Reproduce the lines below verbatim, from the first line of the records up to and including the line containing "country: Liberia".

Extracted data.
※ ※ ※
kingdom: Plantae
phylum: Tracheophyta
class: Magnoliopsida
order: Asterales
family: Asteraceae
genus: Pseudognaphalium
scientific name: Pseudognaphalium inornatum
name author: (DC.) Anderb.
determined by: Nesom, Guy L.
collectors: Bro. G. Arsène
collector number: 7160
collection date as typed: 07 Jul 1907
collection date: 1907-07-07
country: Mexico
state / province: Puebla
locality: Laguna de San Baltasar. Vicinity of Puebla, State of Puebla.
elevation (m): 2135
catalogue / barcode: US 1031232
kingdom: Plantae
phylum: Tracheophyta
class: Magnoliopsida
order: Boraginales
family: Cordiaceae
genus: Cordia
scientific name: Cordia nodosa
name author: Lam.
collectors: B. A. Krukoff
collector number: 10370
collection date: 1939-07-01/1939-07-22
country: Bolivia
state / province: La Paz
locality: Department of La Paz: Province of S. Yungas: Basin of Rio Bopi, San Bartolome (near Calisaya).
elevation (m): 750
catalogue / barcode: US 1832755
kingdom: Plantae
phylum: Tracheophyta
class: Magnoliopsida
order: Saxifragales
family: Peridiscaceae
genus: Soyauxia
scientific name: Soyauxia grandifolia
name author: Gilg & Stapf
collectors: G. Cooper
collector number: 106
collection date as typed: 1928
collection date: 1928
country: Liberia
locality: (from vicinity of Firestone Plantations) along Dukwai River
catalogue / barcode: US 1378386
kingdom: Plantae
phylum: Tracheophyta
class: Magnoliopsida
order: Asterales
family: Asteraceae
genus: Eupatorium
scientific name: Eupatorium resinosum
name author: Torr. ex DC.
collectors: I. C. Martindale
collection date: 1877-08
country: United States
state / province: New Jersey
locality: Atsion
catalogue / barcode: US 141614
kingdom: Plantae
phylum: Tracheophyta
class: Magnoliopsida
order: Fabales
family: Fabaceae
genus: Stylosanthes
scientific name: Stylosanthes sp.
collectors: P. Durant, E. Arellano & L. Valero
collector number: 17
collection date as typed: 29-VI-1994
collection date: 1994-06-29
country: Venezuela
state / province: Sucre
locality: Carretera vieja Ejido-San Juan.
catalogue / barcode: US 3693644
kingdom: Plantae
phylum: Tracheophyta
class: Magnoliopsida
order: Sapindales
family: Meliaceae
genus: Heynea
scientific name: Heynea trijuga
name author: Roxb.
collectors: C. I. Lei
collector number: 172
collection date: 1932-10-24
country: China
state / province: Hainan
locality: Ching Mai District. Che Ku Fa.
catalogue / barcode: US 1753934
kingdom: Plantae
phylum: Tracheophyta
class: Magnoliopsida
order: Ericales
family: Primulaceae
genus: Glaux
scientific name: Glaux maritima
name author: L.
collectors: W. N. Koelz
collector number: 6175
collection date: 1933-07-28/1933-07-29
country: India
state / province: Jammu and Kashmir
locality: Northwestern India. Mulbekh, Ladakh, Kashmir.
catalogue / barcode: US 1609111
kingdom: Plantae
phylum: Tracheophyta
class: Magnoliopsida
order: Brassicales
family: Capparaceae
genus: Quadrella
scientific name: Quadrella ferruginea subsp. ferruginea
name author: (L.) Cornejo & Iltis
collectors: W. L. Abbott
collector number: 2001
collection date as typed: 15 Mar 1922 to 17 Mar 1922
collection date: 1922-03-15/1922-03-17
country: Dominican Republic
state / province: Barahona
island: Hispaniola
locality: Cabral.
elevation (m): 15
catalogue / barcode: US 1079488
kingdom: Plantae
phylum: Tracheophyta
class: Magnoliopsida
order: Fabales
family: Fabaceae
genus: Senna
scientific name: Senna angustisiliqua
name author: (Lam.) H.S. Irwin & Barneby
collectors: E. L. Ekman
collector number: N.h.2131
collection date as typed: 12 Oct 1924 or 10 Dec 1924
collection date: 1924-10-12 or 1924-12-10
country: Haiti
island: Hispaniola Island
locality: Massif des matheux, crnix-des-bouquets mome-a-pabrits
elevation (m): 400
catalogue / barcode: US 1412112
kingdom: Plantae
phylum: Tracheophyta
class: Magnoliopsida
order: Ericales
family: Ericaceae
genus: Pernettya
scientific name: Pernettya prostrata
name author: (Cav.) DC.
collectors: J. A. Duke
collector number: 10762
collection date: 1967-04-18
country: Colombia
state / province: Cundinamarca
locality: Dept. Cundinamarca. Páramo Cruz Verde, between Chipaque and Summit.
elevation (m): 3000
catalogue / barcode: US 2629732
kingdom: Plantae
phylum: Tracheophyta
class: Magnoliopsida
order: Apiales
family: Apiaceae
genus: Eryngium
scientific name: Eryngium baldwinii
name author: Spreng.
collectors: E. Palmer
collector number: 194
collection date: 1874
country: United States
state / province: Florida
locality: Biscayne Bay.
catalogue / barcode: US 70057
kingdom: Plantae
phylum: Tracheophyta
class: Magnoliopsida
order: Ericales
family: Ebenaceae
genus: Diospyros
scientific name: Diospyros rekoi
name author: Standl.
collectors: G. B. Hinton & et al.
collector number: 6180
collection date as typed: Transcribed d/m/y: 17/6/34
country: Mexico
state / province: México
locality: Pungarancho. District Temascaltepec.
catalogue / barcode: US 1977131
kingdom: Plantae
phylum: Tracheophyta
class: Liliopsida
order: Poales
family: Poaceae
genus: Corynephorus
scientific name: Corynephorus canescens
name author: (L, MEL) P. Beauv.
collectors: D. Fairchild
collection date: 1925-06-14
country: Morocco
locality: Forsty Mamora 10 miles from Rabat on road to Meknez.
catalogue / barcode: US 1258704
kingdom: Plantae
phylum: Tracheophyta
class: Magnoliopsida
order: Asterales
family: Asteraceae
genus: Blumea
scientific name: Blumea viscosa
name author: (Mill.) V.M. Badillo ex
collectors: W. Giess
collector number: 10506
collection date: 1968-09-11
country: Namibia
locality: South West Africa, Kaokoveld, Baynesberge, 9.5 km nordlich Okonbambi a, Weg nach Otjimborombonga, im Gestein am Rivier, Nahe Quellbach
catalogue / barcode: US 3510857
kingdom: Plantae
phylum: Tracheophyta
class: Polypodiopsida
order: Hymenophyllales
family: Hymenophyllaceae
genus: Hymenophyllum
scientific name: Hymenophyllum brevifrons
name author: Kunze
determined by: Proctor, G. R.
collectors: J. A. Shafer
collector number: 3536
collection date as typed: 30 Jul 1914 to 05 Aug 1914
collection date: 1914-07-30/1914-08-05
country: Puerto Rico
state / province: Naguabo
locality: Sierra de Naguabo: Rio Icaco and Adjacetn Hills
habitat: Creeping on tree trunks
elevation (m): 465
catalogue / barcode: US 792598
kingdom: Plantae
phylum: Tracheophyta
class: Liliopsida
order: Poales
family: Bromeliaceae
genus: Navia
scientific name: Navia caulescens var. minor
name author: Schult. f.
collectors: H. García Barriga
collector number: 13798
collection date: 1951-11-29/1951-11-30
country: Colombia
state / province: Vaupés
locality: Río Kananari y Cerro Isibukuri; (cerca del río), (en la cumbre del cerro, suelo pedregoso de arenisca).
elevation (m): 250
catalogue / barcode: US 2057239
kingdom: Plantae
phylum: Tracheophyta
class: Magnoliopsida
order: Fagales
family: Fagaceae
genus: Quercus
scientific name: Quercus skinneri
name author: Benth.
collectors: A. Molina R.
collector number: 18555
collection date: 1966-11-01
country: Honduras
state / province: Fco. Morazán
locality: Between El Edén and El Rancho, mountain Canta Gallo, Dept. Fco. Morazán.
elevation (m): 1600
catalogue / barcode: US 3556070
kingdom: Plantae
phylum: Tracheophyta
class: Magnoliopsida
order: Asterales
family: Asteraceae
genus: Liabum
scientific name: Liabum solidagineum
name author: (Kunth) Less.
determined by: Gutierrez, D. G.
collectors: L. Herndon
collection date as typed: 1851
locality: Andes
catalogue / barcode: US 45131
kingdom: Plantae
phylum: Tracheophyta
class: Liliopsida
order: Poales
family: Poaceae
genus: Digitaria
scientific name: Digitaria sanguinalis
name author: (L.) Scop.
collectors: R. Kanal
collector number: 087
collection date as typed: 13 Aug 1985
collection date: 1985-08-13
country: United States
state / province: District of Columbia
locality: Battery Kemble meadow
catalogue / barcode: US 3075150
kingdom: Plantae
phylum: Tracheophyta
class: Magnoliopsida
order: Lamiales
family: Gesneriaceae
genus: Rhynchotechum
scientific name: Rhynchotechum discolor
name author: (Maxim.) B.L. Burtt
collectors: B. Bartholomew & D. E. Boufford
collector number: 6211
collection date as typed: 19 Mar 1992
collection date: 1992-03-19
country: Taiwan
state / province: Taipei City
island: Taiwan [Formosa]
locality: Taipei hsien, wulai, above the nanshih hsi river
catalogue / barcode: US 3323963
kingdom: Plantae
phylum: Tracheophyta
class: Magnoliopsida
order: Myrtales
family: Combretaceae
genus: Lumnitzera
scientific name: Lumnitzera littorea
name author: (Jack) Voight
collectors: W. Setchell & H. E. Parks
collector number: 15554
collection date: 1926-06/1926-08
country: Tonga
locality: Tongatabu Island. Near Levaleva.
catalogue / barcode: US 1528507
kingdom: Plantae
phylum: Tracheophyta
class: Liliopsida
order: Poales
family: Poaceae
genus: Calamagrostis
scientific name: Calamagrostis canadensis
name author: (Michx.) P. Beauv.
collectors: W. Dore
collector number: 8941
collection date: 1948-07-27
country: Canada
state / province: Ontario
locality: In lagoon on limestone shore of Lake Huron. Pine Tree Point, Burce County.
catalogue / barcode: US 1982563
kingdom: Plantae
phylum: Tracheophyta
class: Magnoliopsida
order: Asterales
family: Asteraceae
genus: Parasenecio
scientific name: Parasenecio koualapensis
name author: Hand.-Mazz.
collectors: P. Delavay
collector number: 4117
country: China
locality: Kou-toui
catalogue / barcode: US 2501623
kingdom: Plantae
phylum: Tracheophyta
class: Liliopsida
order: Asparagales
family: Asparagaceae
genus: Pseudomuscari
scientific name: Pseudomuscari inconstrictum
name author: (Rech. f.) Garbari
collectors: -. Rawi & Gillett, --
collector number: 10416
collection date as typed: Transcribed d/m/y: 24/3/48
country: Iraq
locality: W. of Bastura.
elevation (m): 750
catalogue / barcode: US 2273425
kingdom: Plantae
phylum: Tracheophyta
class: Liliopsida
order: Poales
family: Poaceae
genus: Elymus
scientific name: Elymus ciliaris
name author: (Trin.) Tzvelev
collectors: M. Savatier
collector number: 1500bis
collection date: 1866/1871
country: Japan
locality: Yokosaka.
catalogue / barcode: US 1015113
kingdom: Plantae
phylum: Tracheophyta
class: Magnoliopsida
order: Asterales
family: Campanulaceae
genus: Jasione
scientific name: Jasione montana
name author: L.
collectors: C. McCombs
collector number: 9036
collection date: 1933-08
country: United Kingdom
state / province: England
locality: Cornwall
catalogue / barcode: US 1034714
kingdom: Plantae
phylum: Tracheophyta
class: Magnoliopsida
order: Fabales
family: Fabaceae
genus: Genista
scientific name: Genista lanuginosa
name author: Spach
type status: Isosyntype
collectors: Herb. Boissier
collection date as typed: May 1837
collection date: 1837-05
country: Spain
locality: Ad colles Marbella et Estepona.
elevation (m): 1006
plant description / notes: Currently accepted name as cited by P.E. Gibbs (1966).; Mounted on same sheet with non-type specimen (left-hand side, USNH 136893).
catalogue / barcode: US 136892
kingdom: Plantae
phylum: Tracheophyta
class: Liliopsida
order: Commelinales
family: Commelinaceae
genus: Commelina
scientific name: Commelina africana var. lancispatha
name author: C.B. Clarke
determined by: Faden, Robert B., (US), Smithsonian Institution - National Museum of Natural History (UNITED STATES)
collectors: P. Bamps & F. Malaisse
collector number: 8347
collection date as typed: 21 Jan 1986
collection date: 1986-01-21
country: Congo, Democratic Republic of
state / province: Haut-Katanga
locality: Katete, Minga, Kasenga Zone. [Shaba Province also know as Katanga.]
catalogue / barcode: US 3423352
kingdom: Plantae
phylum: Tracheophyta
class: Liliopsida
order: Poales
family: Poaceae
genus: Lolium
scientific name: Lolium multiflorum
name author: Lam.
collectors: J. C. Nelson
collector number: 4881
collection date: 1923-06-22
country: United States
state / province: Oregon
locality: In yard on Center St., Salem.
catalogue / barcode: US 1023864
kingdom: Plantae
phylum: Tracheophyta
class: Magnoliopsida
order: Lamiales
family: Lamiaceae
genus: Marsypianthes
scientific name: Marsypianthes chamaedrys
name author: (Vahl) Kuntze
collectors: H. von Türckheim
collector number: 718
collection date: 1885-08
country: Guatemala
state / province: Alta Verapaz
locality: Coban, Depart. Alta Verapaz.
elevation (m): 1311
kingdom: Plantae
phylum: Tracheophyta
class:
※ ※ ※
Problem solution.
kingdom: Plantae
phylum: Tracheophyta
class: Magnoliopsida
order: Asterales
family: Asteraceae
genus: Pseudognaphalium
scientific name: Pseudognaphalium inornatum
name author: (DC.) Anderb.
determined by: Nesom, Guy L.
collectors: Bro. G. Arsène
collector number: 7160
collection date as typed: 07 Jul 1907
collection date: 1907-07-07
country: Mexico
state / province: Puebla
locality: Laguna de San Baltasar. Vicinity of Puebla, State of Puebla.
elevation (m): 2135
catalogue / barcode: US 1031232
kingdom: Plantae
phylum: Tracheophyta
class: Magnoliopsida
order: Boraginales
family: Cordiaceae
genus: Cordia
scientific name: Cordia nodosa
name author: Lam.
collectors: B. A. Krukoff
collector number: 10370
collection date: 1939-07-01/1939-07-22
country: Bolivia
state / province: La Paz
locality: Department of La Paz: Province of S. Yungas: Basin of Rio Bopi, San Bartolome (near Calisaya).
elevation (m): 750
catalogue / barcode: US 1832755
kingdom: Plantae
phylum: Tracheophyta
class: Magnoliopsida
order: Saxifragales
family: Peridiscaceae
genus: Soyauxia
scientific name: Soyauxia grandifolia
name author: Gilg & Stapf
collectors: G. Cooper
collector number: 106
collection date as typed: 1928
collection date: 1928
country: Liberia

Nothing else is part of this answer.